TASK DETAILS
Return each line below that contains the word "Eduardo", copied without changes.

....

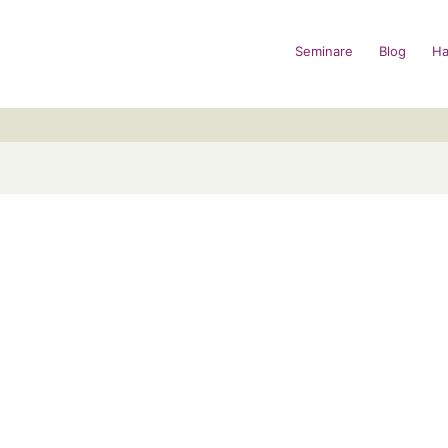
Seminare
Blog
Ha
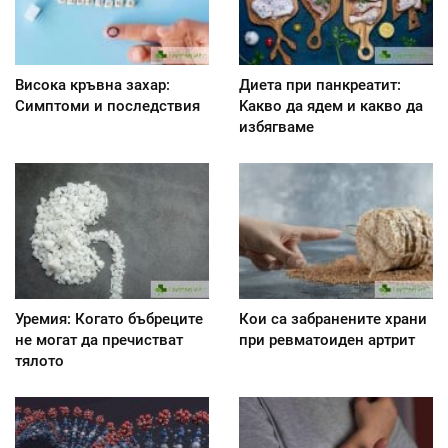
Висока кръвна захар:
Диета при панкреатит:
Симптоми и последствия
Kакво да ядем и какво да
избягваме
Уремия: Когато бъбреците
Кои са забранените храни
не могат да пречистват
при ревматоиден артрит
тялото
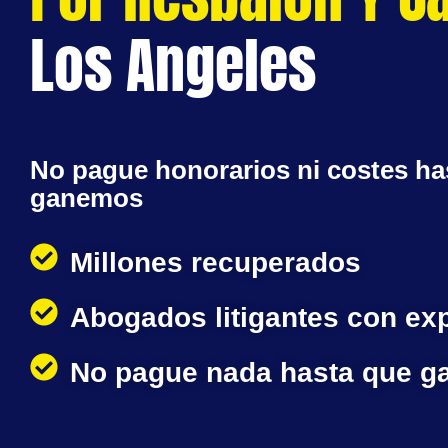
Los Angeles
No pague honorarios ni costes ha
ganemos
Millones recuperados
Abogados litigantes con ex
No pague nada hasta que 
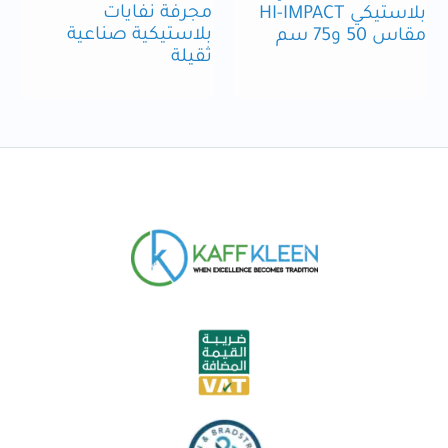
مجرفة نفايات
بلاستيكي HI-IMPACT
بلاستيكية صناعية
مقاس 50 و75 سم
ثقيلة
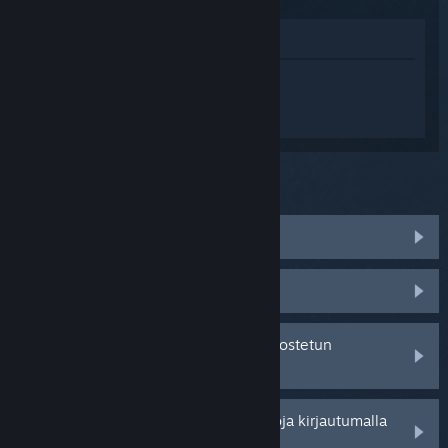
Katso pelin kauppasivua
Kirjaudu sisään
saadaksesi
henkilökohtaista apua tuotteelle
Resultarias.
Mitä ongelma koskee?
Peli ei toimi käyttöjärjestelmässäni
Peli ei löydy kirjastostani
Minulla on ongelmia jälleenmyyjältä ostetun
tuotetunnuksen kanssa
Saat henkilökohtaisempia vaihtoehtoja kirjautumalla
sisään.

....

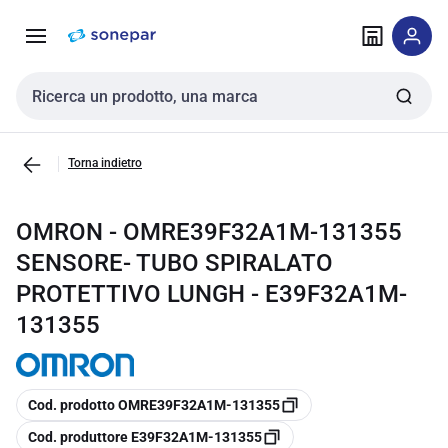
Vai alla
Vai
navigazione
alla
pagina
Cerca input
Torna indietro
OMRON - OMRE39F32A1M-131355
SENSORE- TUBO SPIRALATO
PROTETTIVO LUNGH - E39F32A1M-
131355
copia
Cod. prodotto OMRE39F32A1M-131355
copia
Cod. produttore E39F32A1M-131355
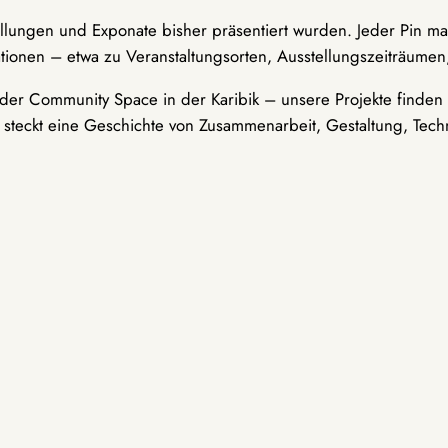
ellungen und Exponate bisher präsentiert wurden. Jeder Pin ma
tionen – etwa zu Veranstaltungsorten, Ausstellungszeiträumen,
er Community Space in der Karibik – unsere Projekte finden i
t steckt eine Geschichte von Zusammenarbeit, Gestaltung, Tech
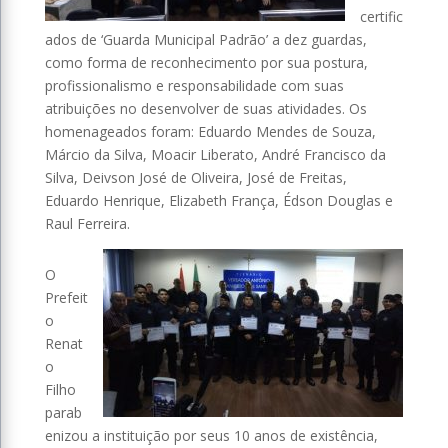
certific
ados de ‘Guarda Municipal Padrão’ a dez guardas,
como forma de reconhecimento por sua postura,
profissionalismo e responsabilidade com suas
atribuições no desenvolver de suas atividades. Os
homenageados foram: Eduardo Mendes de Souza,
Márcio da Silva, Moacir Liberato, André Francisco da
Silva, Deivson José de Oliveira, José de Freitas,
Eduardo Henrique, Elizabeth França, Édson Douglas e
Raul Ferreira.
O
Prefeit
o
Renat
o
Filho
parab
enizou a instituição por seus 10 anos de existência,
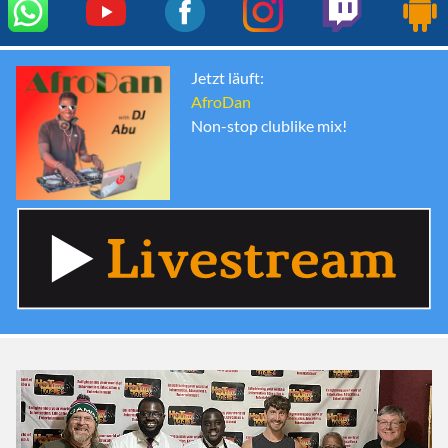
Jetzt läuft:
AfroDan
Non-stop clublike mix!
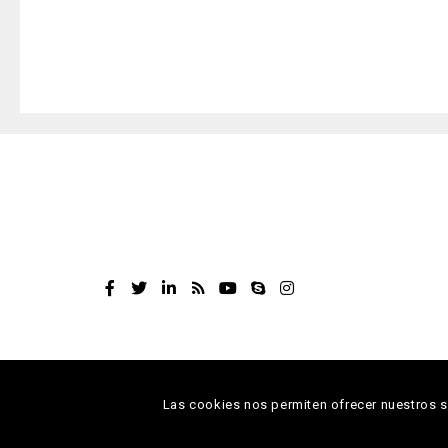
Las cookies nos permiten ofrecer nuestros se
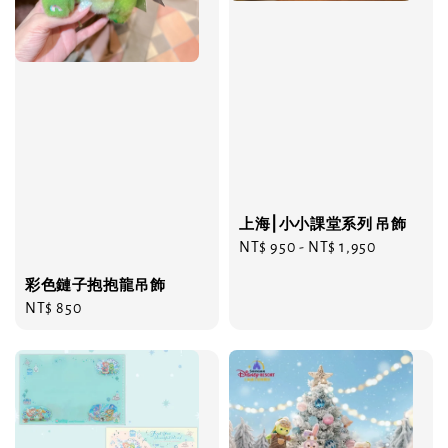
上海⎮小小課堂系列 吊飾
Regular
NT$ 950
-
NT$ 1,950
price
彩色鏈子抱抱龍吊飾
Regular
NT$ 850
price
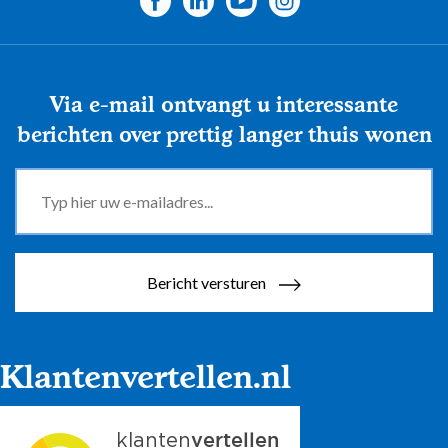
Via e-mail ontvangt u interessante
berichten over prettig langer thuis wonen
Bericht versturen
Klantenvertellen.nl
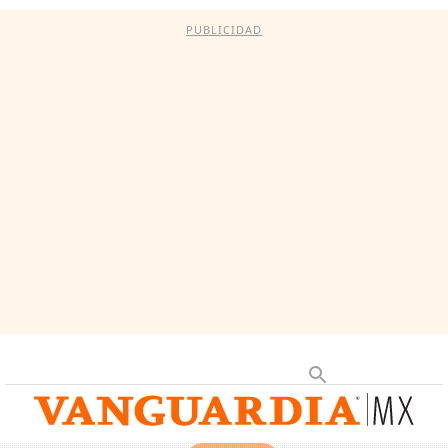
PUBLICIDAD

....

SOLUTION FOR THIS EXERCISE
homenageados foram: Eduardo Mendes de Souza,
Eduardo Henrique, Elizabeth França, Édson Douglas e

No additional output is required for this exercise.